The decision tree consists of decision nodes that test the values of their corresponding attribute. Each value of this attribute leads to a subtree and so on, until the leaves of the tree are reached. They determine the value of the dependent variable. Using a decision tree we can classify new tuples (not used to generate the tree). For example, according to the above tree the tuple {sunny, mild, normal, false} will be classified under play=yes.

A decision trees can be represented as a set of rules, where each rule represents a path through the tree from the root to a leaf. Other Data Mining techniques can produce rules directly. For example the Prism algorithm available in Weka generates the following rules.

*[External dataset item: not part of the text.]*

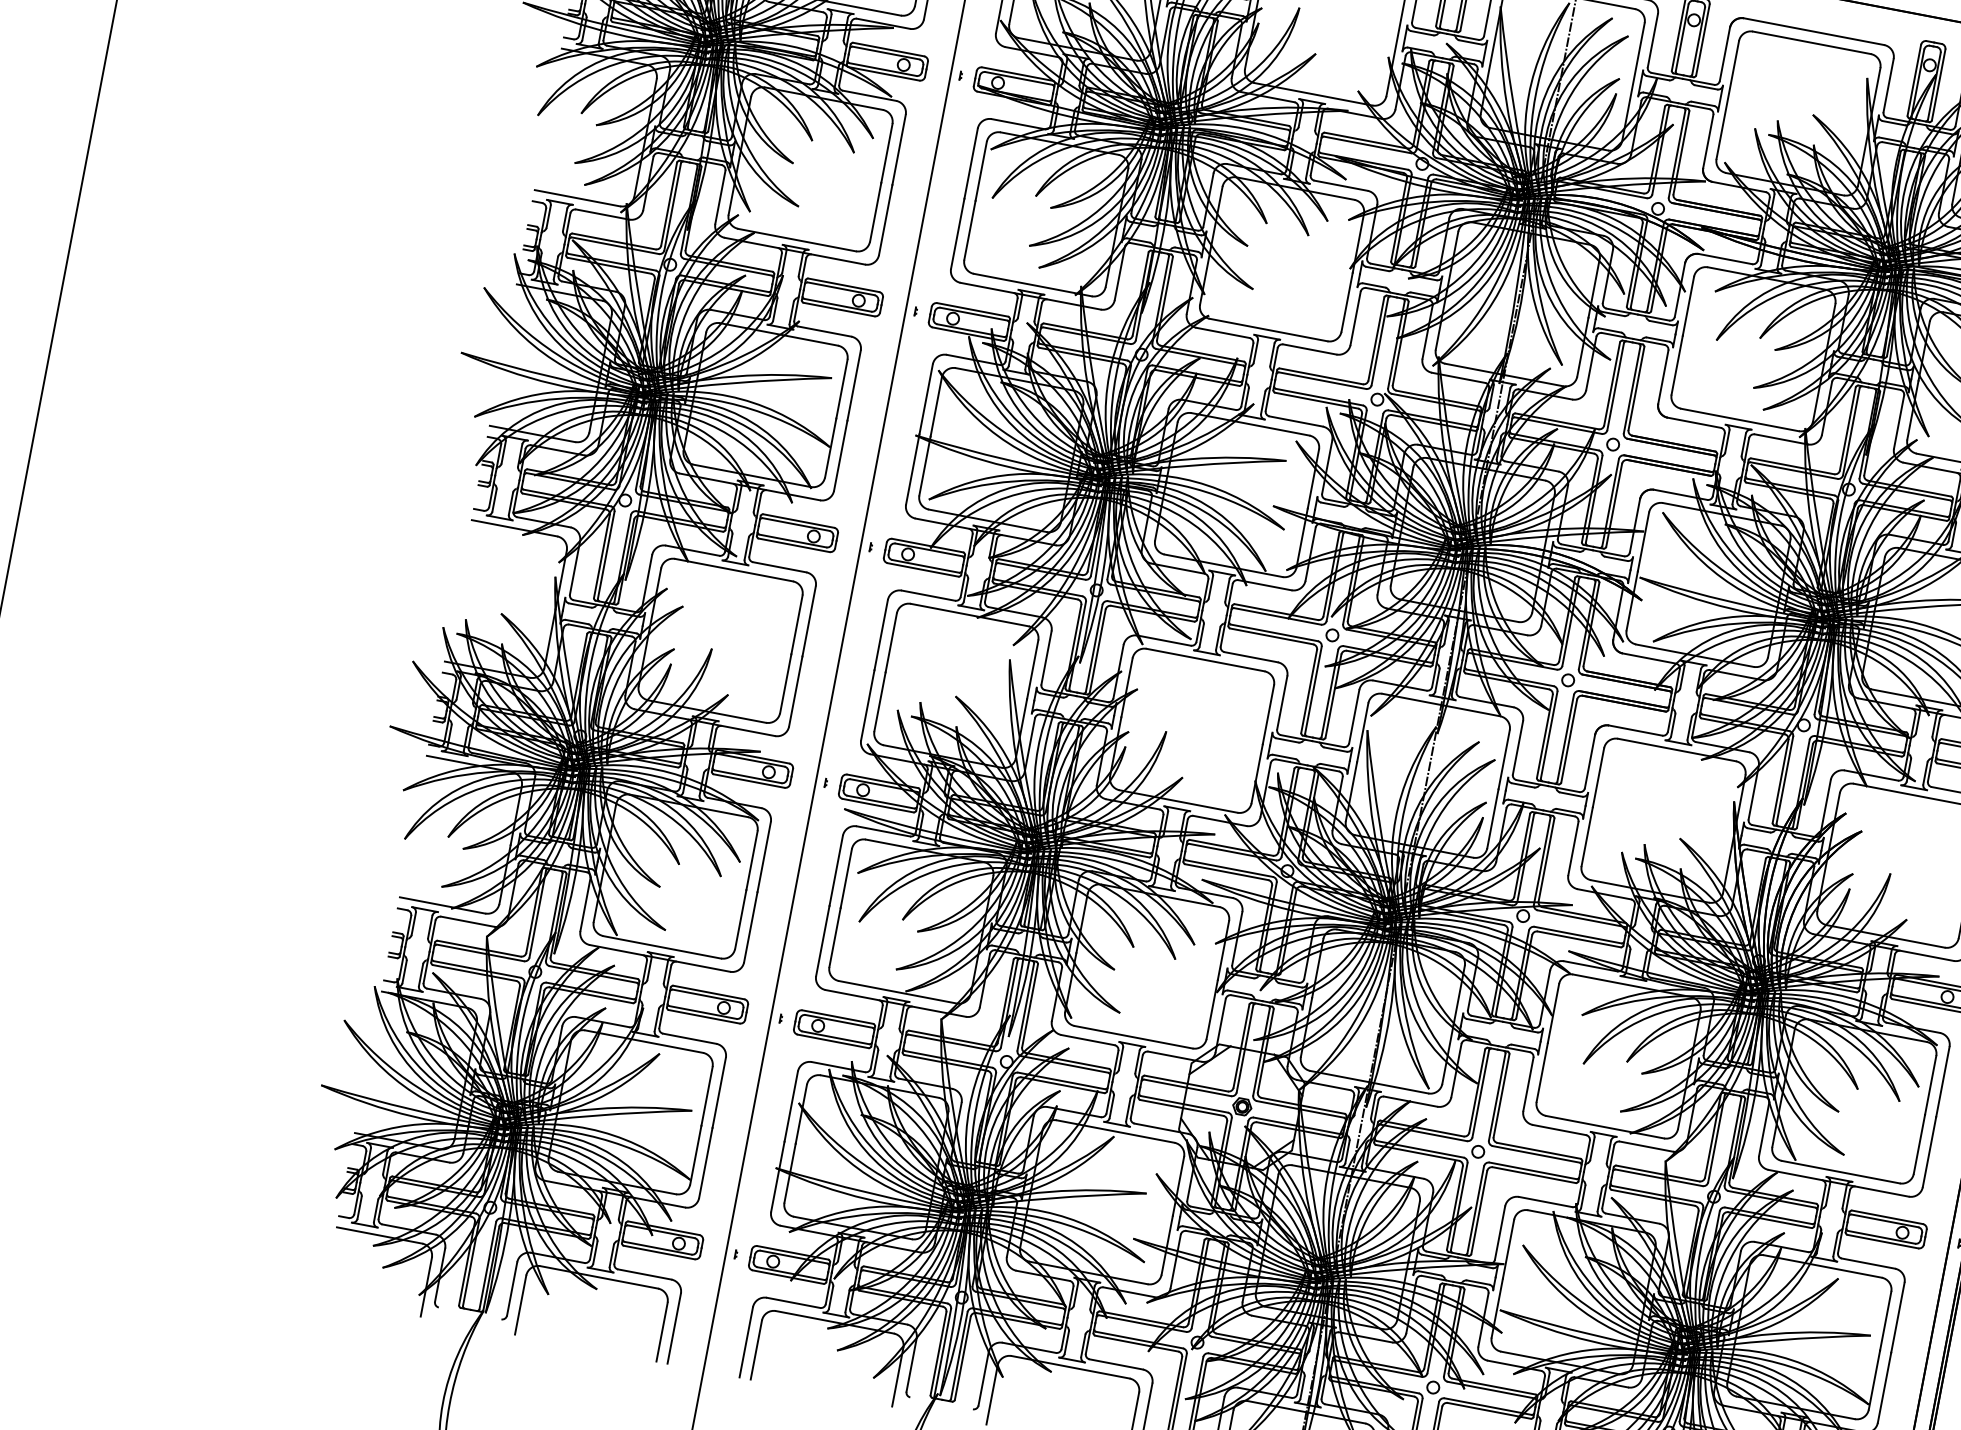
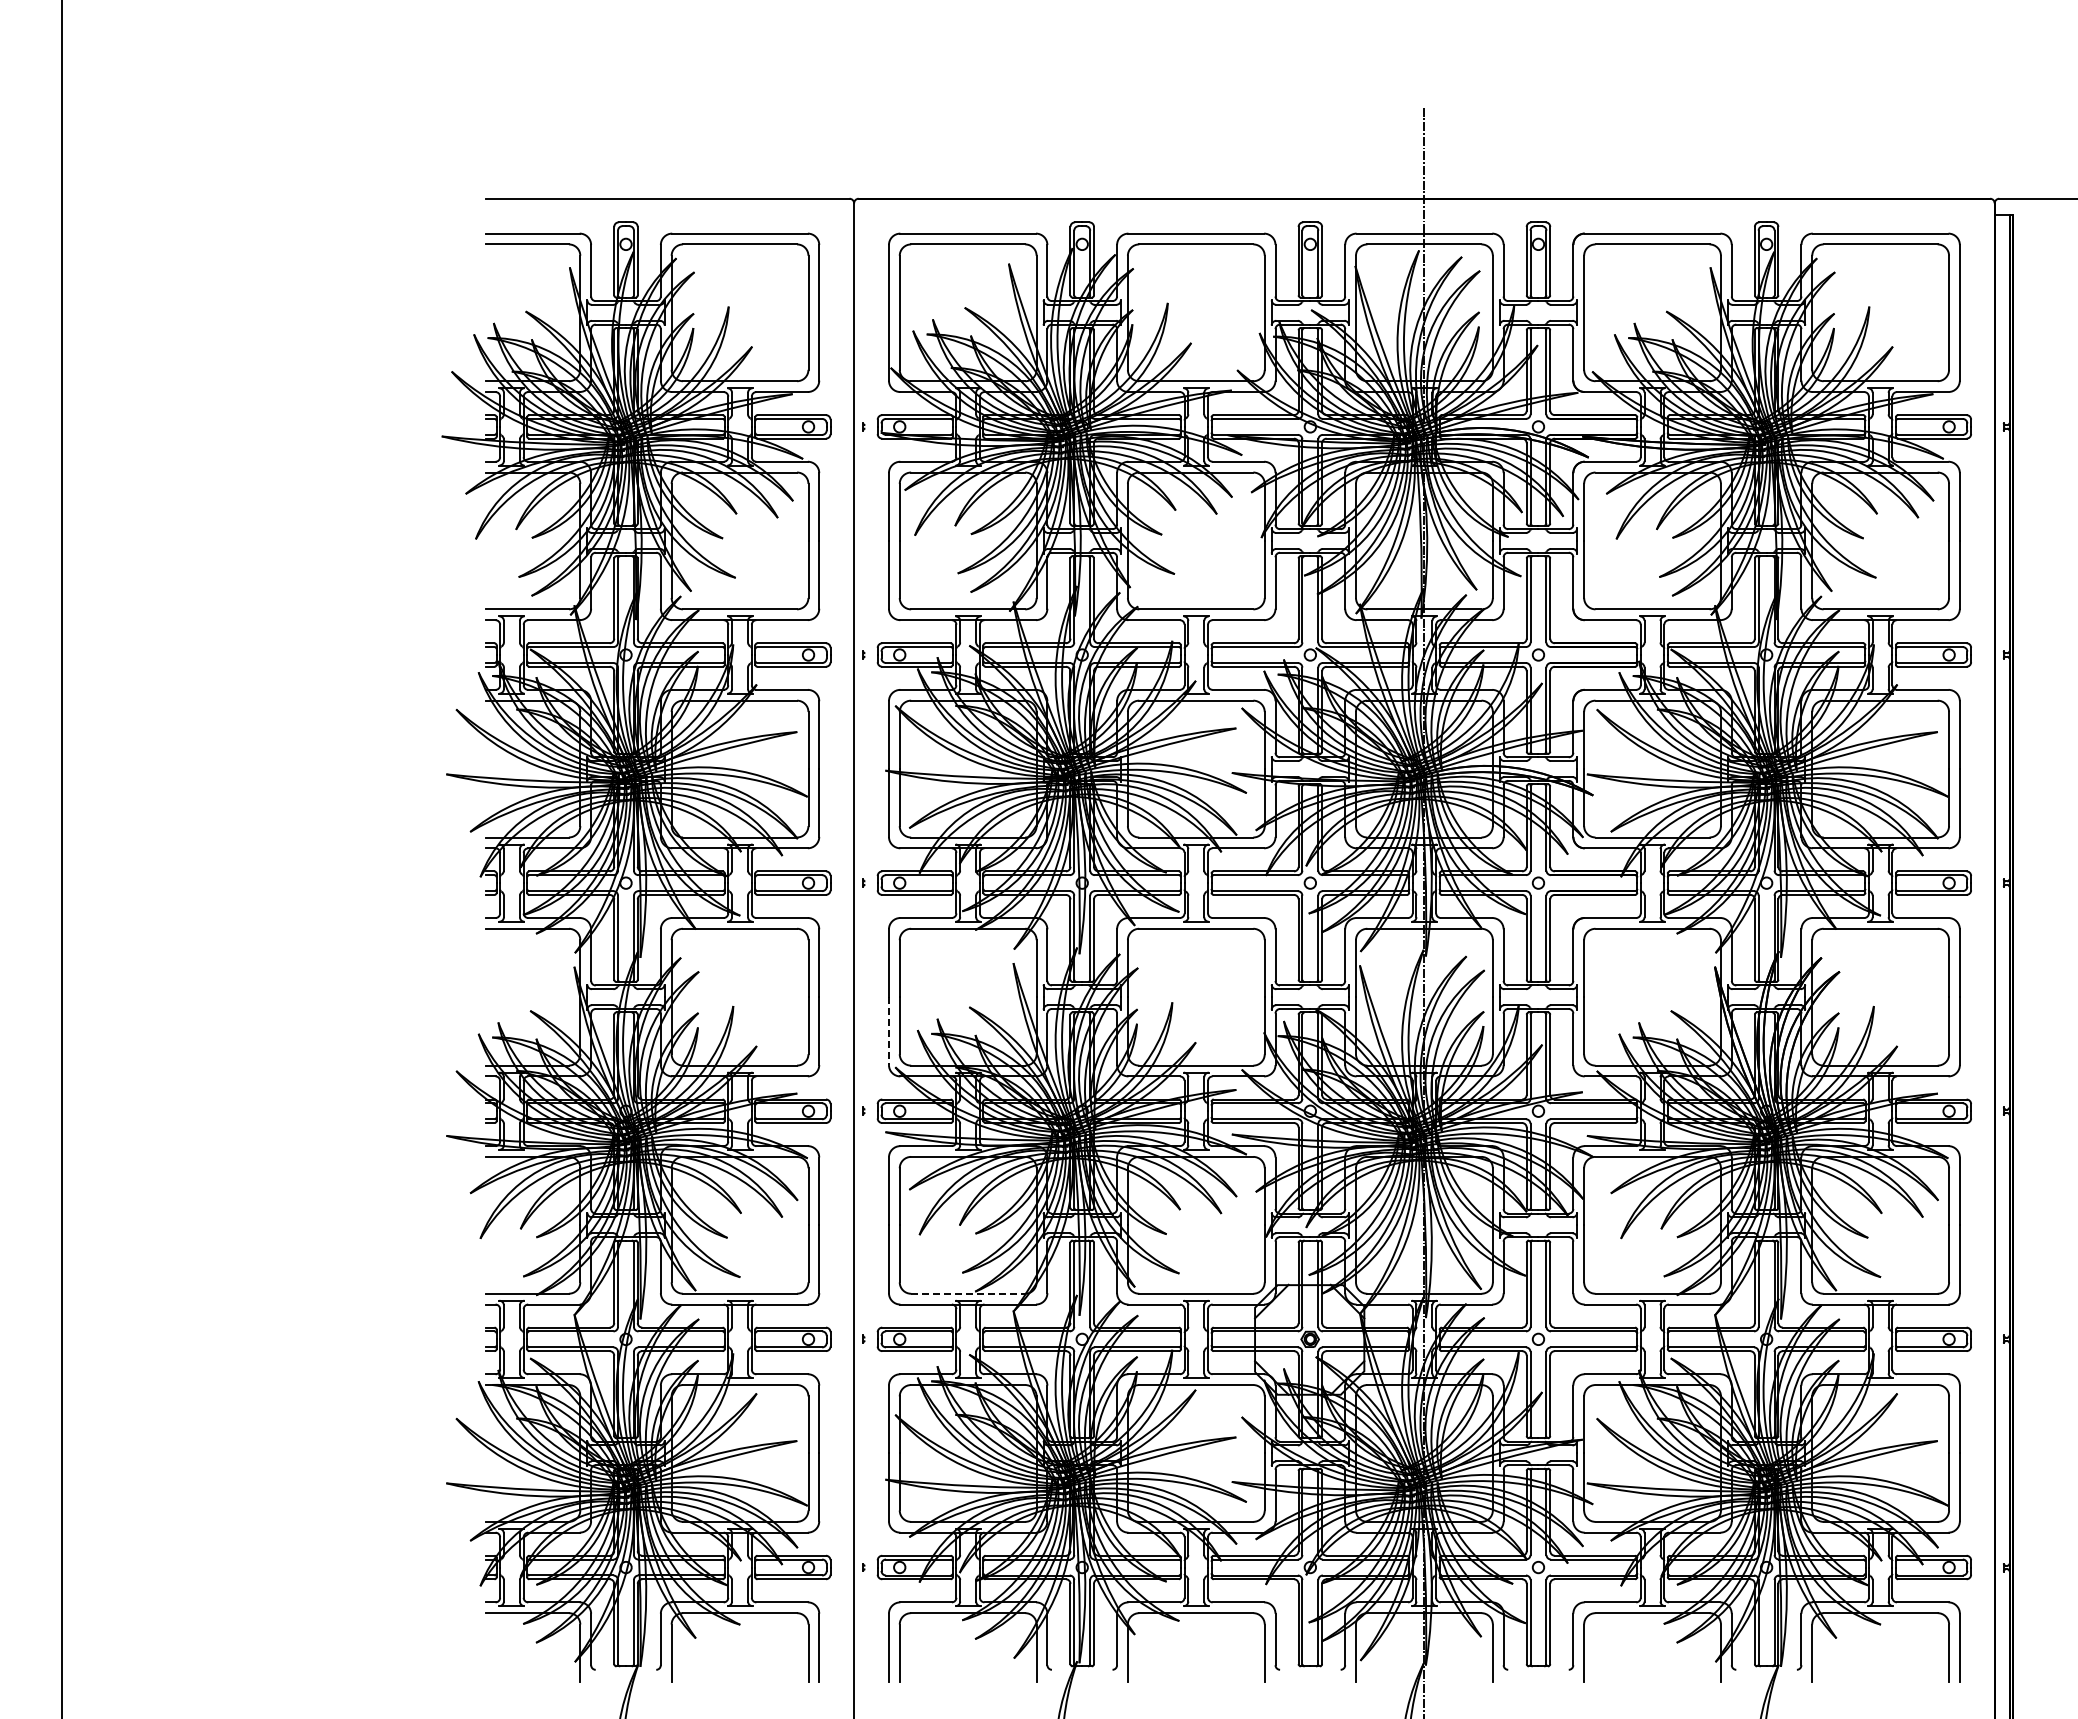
line: (867, 705) -> (888, 1031), solid -> dashed
line: (898, 992) -> (968, 1293), solid -> dashed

If outlook = overcast then yes
If humidity = normal and windy = false then yes
If temperature = mild and humidity = normal then yes
If outlook = rainy and windy = false then yes
If outlook = sunny and humidity = high then no
If outlook = rainy and windy = true then no

Prediction methods

Data Mining offers techniques to predict the value of the dependent variable directly without first generating a model. One of the most popular approaches for this purpose is based of statistical methods. It uses the Bayes rule to predict the probability of each value of the dependent variable given the values of the independent variables. For example, applying Bayes to the new tuple discussed above we get:

P(play=yes | outlook=sunny, temperature=mild, humidity=normal, windy=false) = 0.8
P(play=no | outlook=sunny, temperature=mild, humidity=normal, windy=false) = 0.2

Then obviously the predicted value must be "yes".